↓

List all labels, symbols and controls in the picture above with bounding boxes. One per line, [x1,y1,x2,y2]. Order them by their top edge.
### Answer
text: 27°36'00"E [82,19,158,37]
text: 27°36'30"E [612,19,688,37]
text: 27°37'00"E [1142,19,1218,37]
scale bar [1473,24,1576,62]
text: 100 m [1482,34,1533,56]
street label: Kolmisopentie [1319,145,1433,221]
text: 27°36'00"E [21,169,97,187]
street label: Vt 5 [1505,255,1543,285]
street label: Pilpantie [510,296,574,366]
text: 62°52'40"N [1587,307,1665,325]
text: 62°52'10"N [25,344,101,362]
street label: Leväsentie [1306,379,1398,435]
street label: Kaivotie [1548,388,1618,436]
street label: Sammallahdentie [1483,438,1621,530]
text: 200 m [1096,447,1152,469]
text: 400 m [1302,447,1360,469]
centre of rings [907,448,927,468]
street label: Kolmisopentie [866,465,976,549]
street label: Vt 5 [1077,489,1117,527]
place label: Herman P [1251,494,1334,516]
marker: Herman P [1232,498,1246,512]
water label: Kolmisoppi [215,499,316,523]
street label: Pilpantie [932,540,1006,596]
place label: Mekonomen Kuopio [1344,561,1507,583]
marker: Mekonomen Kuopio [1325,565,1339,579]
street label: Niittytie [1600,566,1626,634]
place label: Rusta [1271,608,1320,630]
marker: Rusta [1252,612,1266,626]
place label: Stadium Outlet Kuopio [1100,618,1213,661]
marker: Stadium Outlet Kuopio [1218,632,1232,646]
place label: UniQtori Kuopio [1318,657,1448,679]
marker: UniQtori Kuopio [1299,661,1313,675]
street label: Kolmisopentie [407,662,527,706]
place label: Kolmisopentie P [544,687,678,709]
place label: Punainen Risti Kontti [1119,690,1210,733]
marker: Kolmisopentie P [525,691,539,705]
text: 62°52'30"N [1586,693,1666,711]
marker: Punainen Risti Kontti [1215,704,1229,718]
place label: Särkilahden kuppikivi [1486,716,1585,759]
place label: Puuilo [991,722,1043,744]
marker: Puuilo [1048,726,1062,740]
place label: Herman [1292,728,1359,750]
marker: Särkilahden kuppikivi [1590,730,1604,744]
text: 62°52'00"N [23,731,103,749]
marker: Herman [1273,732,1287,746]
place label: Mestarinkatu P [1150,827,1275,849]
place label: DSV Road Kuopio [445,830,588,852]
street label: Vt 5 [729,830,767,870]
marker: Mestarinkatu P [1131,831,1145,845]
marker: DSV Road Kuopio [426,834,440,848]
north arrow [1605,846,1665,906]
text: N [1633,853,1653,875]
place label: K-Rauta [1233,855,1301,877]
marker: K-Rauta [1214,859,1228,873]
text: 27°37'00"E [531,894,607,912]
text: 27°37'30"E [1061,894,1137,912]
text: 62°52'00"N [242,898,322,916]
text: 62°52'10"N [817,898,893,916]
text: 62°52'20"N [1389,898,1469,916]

↑

§ What is required
Repeat the listing exactly.

§ Output for this exercise
List all labels, symbols and controls in the picture above with bounding boxes. One per line, [x1,y1,x2,y2]. Order them by their top edge.
### Answer
text: 27°36'00"E [82,19,158,37]
text: 27°36'30"E [612,19,688,37]
text: 27°37'00"E [1142,19,1218,37]
scale bar [1473,24,1576,62]
text: 100 m [1482,34,1533,56]
street label: Kolmisopentie [1319,145,1433,221]
text: 27°36'00"E [21,169,97,187]
street label: Vt 5 [1505,255,1543,285]
street label: Pilpantie [510,296,574,366]
text: 62°52'40"N [1587,307,1665,325]
text: 62°52'10"N [25,344,101,362]
street label: Leväsentie [1306,379,1398,435]
street label: Kaivotie [1548,388,1618,436]
street label: Sammallahdentie [1483,438,1621,530]
text: 200 m [1096,447,1152,469]
text: 400 m [1302,447,1360,469]
centre of rings [907,448,927,468]
street label: Kolmisopentie [866,465,976,549]
street label: Vt 5 [1077,489,1117,527]
place label: Herman P [1251,494,1334,516]
marker: Herman P [1232,498,1246,512]
water label: Kolmisoppi [215,499,316,523]
street label: Pilpantie [932,540,1006,596]
place label: Mekonomen Kuopio [1344,561,1507,583]
marker: Mekonomen Kuopio [1325,565,1339,579]
street label: Niittytie [1600,566,1626,634]
place label: Rusta [1271,608,1320,630]
marker: Rusta [1252,612,1266,626]
place label: Stadium Outlet Kuopio [1100,618,1213,661]
marker: Stadium Outlet Kuopio [1218,632,1232,646]
place label: UniQtori Kuopio [1318,657,1448,679]
marker: UniQtori Kuopio [1299,661,1313,675]
street label: Kolmisopentie [407,662,527,706]
place label: Kolmisopentie P [544,687,678,709]
place label: Punainen Risti Kontti [1119,690,1210,733]
marker: Kolmisopentie P [525,691,539,705]
text: 62°52'30"N [1586,693,1666,711]
marker: Punainen Risti Kontti [1215,704,1229,718]
place label: Särkilahden kuppikivi [1486,716,1585,759]
place label: Puuilo [991,722,1043,744]
marker: Puuilo [1048,726,1062,740]
place label: Herman [1292,728,1359,750]
marker: Särkilahden kuppikivi [1590,730,1604,744]
text: 62°52'00"N [23,731,103,749]
marker: Herman [1273,732,1287,746]
place label: Mestarinkatu P [1150,827,1275,849]
place label: DSV Road Kuopio [445,830,588,852]
street label: Vt 5 [729,830,767,870]
marker: Mestarinkatu P [1131,831,1145,845]
marker: DSV Road Kuopio [426,834,440,848]
north arrow [1605,846,1665,906]
text: N [1633,853,1653,875]
place label: K-Rauta [1233,855,1301,877]
marker: K-Rauta [1214,859,1228,873]
text: 27°37'00"E [531,894,607,912]
text: 27°37'30"E [1061,894,1137,912]
text: 62°52'00"N [242,898,322,916]
text: 62°52'10"N [817,898,893,916]
text: 62°52'20"N [1389,898,1469,916]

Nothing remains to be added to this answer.